Öyle Çeşme’nin Ilıca plajı gibi geniş bir alan düşünmeyin. Plajda doğru dürüst kum da olduğu söylenemez. Sahil boyunca denize girilen alanlarda mahremiyet sağlaması amacıyla bitkilerden set oluşturulmuşken, burası kabak gibi ortadadır. İşin kötüsü, plaj bitiminde başlayan yürüme yolunun hemen gerisinde mezarlık bulunur. Tıpkı plaj gibi mezarlığın çevresinde de herhangi bir bitki peyzajı olmaması denize girip gündelik yaşamın sıkıntılarını unutmaya çalışan fanileri düşündürmek için mi böyle bırakılmıştır, bilemiyorum. Hayat ölüme galebe çalarcasına, akşamları mezarlığın diz boyu duvarı önünde sokak satıcıları, çalgıcılar, baloncular sıralanır.
Plaj ve mezarlığı köşeleyen bir de kafe vardır. Derenin ikiye böldüğü Türkbükü sahilini birleştiren köprü geçen sene yenilendiğinde kafeye şık sandalyelerle, masif ahşap masalar koymuşlardı. Bu sene bir sebepten kontrplak olanlarıyla değiştirilmiş. Hani insanların hayatını bir nebze güzelleştirme, bir parça estetik kılma güdüsü yok. Yine de sahil boyunca pek çok insanın bütçesine göre yiyip içebildiği tek yer olması sebebiyle plajın kafesi günün her saati kalabalık.
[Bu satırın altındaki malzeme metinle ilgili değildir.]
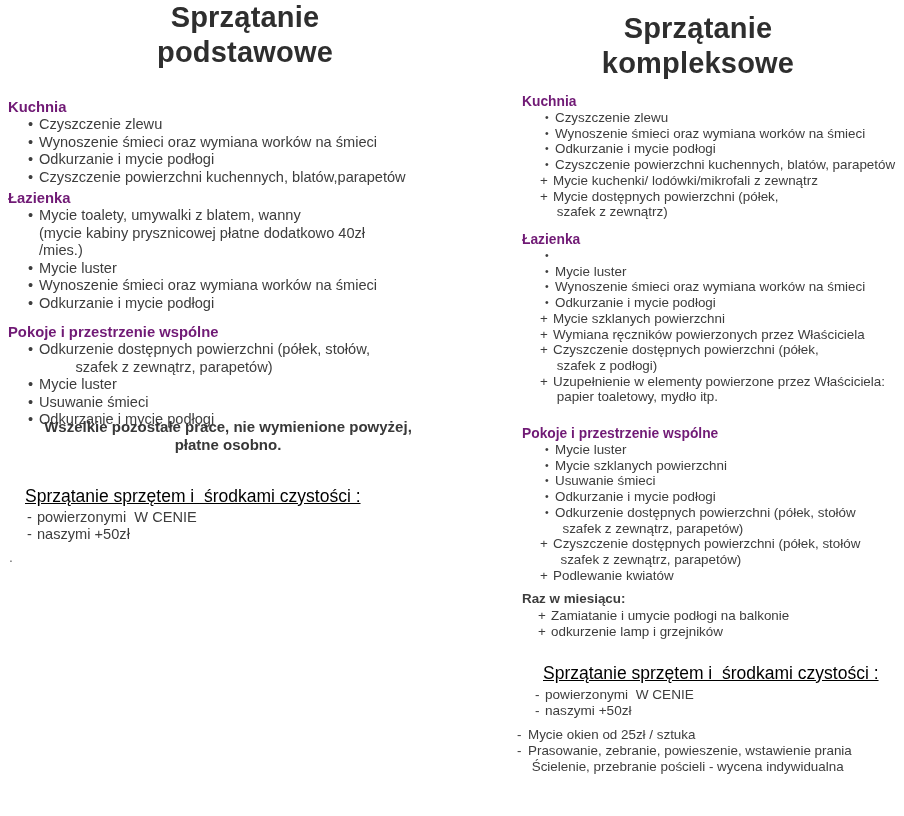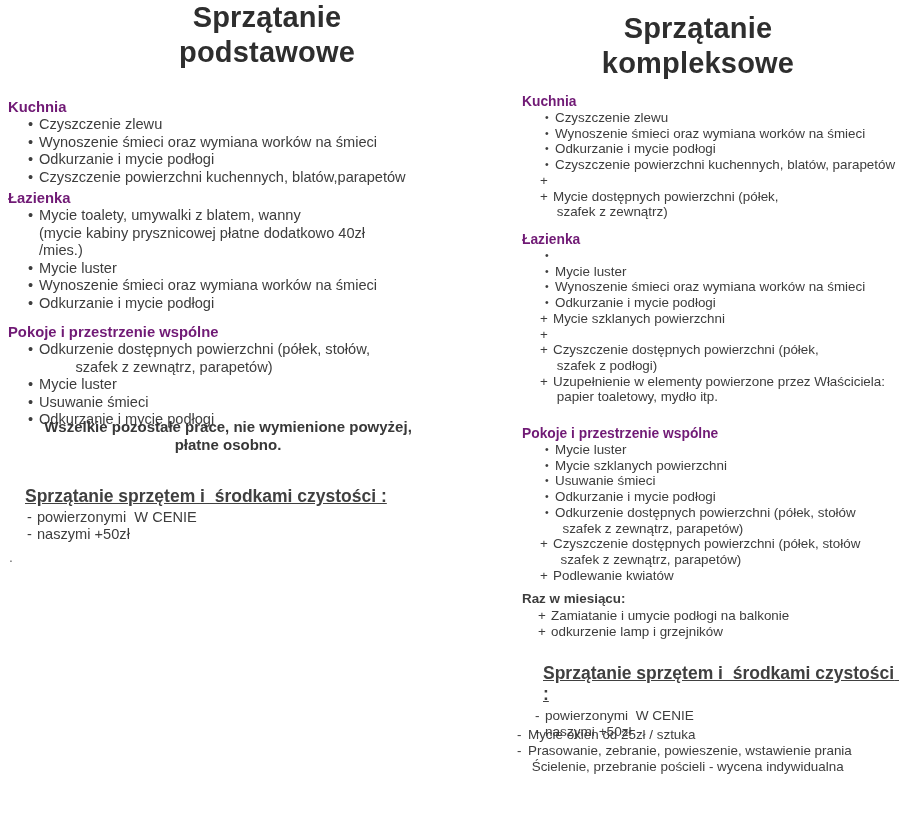--- a/index.html
+++ b/index.html
@@ -31,22 +31,22 @@
   .right-col-sec .row.dot .mk{width:10px;font-size:10.5px}
   .right-col-sec .row.plus{padding-left:18px}
   .right-col-sec .row.plus .mk{width:13px}
   
   .note{
     left:4px;width:448px;font-size:15px;line-height:17.5px;font-weight:bold;
     text-align:center;color:#383838;white-space:pre-wrap;
   }
   
   .equip-h{
-    font-size:17.5px;line-height:21px;font-weight:bold;text-decoration:underline;
-    color:#404040;white-space:pre-wrap;display:inline-block;
+    font-size:17.5px;line-height:21px;font-weight:normal;text-decoration:underline;
+    color:#000000;white-space:pre-wrap;display:inline-block;
   }
   .equipL{left:8px;width:444px;font-size:14.6px;line-height:17px}
   .equipL .equip-h{margin-left:17px;margin-bottom:2px}
   .equipL .row.dash{padding-left:19px}
   .equipL .row.dash .mk{width:10px}
   .equipR{left:522px;width:381px;font-size:13.6px;line-height:16px}
   .equipR .equip-h{margin-left:21px;margin-bottom:3px}
   .equipR .row.dash{padding-left:13px}
   .equipR .row.dash .mk{width:10px}
   
@@ -57,21 +57,21 @@
   
   .extra{left:512px;width:392px;font-size:13.4px;line-height:16px}
   .extra h3{font-size:13.8px;line-height:16px;margin-left:10px;margin-bottom:2px}
   .extra .row.dash{padding-left:5px}
   .extra .row.dash .mk{width:11px}
   .stray{font-size:14px;color:#6a6a6a}
 </style>
 </head>
 <body>
 
-<h1 class="abs title" style="left:152px;top:0;width:230px">Sprzątanie podstawowe</h1>
+<h1 class="abs title" style="left:130px;top:0;width:230px">Sprzątanie podstawowe</h1>
 
 <div class="abs sec left-col-sec" style="top:99px">
   <h3>Kuchnia</h3>
   <div class="list">
       <div class="row dot">
         <span class="mk">•</span>
         <span class="txt">Czyszczenie zlewu</span>
       </div>
       <div class="row dot">
         <span class="mk">•</span>
@@ -170,20 +170,21 @@
       <div class="row dot">
         <span class="mk">•</span>
         <span class="txt">Odkurzanie i mycie podłogi</span>
       </div>
       <div class="row dot">
         <span class="mk">•</span>
         <span class="txt">Czyszczenie powierzchni kuchennych, blatów, parapetów</span>
       </div>
       <div class="row plus">
         <span class="mk">+</span>
+        <span class="txt">Mycie kuchenki/ lodówki/mikrofali z zewnątrz</span>
       </div>
       <div class="row plus">
         <span class="mk">+</span>
         <span class="txt">Mycie dostępnych powierzchni (półek,
  szafek z zewnątrz)</span>
       </div>
     </div>
 </div>
 
 <div class="abs sec right-col-sec" style="top:232px">
@@ -203,20 +204,21 @@
       <div class="row dot">
         <span class="mk">•</span>
         <span class="txt">Odkurzanie i mycie podłogi</span>
       </div>
       <div class="row plus">
         <span class="mk">+</span>
         <span class="txt">Mycie szklanych powierzchni</span>
       </div>
       <div class="row plus">
         <span class="mk">+</span>
+        <span class="txt">Wymiana ręczników powierzonych przez Właściciela</span>
       </div>
       <div class="row plus">
         <span class="mk">+</span>
         <span class="txt">Czyszczenie dostępnych powierzchni (półek,
  szafek z podłogi)</span>
       </div>
       <div class="row plus">
         <span class="mk">+</span>
         <span class="txt">Uzupełnienie w elementy powierzone przez Właściciela:
  papier toaletowy, mydło itp.</span>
Haydi plajdan çıktınız, şöyle bir hava alayım dediniz…Eskiden Arnavut kaldırımı taşlarıyla döşeli olan sahil yürüme yolu biteviye beton kaplı. Çirkinliğini geçtim. Yazın sıcağında güneş çarpıp yüzünüze vuruyor. Yağmur yağsa, drenaj ayrı sorun.
Esnafa sorarsanız, dertli. Sadece bu bayram yerli turist pek gelmediğinden değil. Yazlıkçıların pek çoğunun yazlığı açmanın masraflı oluşundan ötürü mülkünü kiraya verdiğini, bunu yapamayanlarınsa kışlığında oturmayı tercih ettiğini söylüyorlar.
Haksız sayılmazlar. Bir taraftan site aidatları el yakıyor. Pazarlarda satılan ürünler hem kalitesiz hem de marketlerle aynı fiyat. Evine gelen yazlıkçının bütçesi dışarı çıkıp eğlenmesine el vermiyor. İnsanlar vakit geçirmek için, müze gezercesine Yalıkavak Marina’yı geziyor, ait olmadıkları dünyanın insanlarının nasıl yaşadıklarını gıptayla izleyip evlerine geri dönüyorlar.
Bir tarafta sahip olduklarını göstermek ve görünmek için can atanlar; beri tarafta görünmez kılınanlar… Bodrum, ilk gruba hitap edecek şekilde genişlerken, emeklilikte sahil kasabasına yerleşme hayaline uygun bir yer olmaktan çıkıyor.